Census year comparison
| Metric | 2010 | 2020 | Change |
|---|---|---|---|
| Rank | #146,201 | #147,954 | -1.2% |
| Count | 113 | 112 | -0.9% |
| Per 100K | 0.04 | 0.04 | -6.3% |
Between the 2010 and 2020 Census, the number of Momohara bearers went from 113 to 112 (-0.9% change). The surname moved down 1,753 positions in the national ranking, going from #146,201 to #147,954.
FAQ
Name Census estimates that about 128 living Americans carry the surname Momohara. Using the current population baseline, that works out to roughly 1 in 2,677,768 residents.
Momohara ranks #147,954 in the 2020 Census surname tables and is classified on this site as "Very Rare." The Census recorded the name at a frequency of 0.04 per 100,000 residents, which is about 0 people out of every 100,000.
The raw 2020 Census file counted 112 people with the surname Momohara. That is different from the site's living-bearer estimate (128), which projects the surname's present-day count by applying the Census frequency rate to the current U.S. population.
It is the Census Bureau's normalized frequency measure. A rate of 0.04 per 100,000 means that if you picked a random group of 100,000 U.S. residents, you would expect about 0 of them to have the surname Momohara.
Between 2010 and 2020, the surname Momohara went from 113 recorded bearers to 112. That is a decrease of 1 (-0.9%). In the national ranking it fell from #146,201 to #147,954.
Among Census respondents with the surname Momohara, the largest self-reported group is Asian/Pacific Islander at 81.3%. The next largest groups are Two or More Races (9.8%) and Hispanic (7.1%). These figures come from the 2020 Census Bureau surname tables, based on how respondents described their own race and ethnicity.
Asian/Pacific Islander is the largest self-reported group for the surname Momohara in the 2020 Census, accounting for 81.3% (91 people in the source table).
Momohara appears across multiple self-reported groups in the Census data. The largest shares in the 2020 file are Asian/Pacific Islander (81.3%), Two or More Races (9.8%), Hispanic (7.1%). For 2020, the source file also published raw headcounts for each group, which is why this page can show both percentages and counts in the ancestry section.

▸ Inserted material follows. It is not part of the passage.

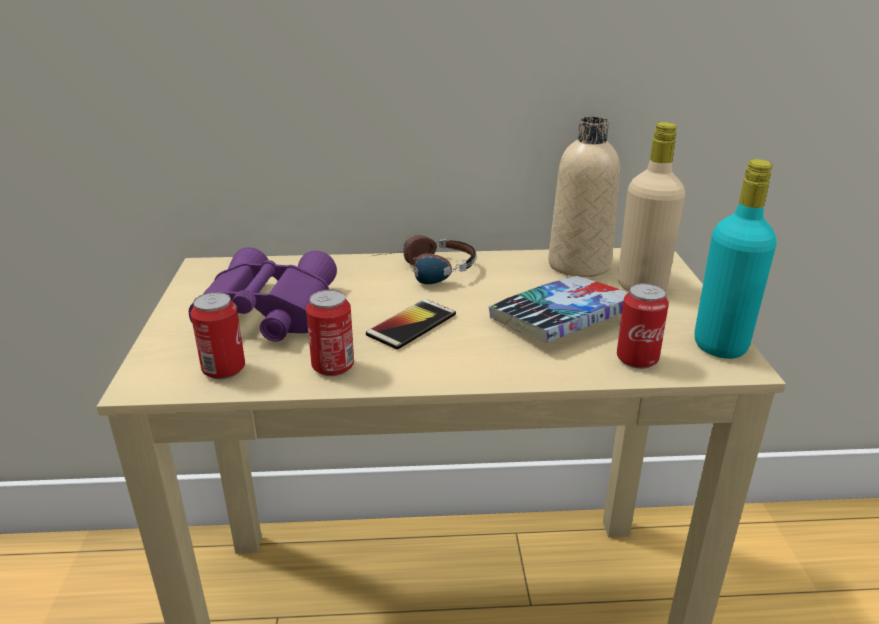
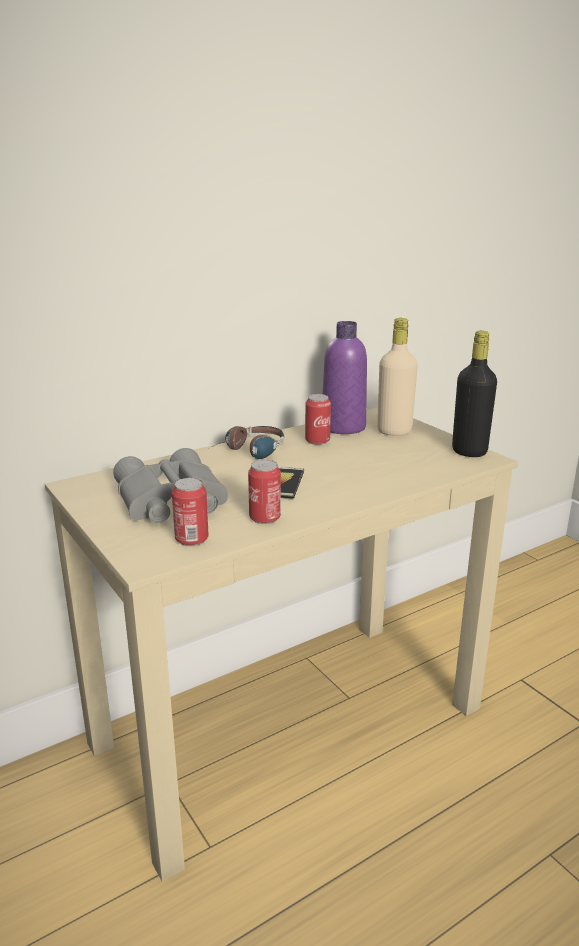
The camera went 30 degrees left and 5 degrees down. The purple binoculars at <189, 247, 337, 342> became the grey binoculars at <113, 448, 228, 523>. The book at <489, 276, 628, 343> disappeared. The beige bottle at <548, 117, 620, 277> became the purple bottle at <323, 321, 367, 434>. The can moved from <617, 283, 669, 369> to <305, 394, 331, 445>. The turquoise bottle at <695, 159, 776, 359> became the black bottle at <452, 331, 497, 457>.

Yes. This page is using the latest surname file currently loaded on Name Census, which is 2020. The historical section above also keeps any older Census surname entries we have for Momohara (2000, 2010, 2020).
No. The Census Bureau only publishes surnames that appeared at least 100 times in a given decennial Census. That means very rare surnames are excluded entirely, and a surname can appear in one Census release but disappear from a later one if it falls below the reporting threshold.
There are two main reasons: rounding and suppression. The Census Bureau rounds published values, and it may suppress very small cells to protect privacy. For 2020, the Bureau also published raw group counts rather than direct percentages, so Name Census converts those counts back into shares for comparability across census years.
A Japanese surname derived from a place name meaning "peach meadow". The fuller origin note on this page goes into more detail.
All surname statistics on Name Census are drawn from the US Census Bureau's decennial surname frequency tables. These files list every surname that appeared 100 or more times in the 2020 Census, along with a count, a per-100,000 rate, and a self-reported demographic breakdown. You can read the full explanation on our methodology page.
For surnames, Name Census does not age cohorts the way it does for first names. Instead, it takes the Census Bureau's published frequency for Momohara (0.04 per 100,000) and applies that rate to the current U.S. resident population to estimate how many living Americans have the surname today.
HowManyOfMe.org, our sister site, answers that with the living-bearer count in one glance.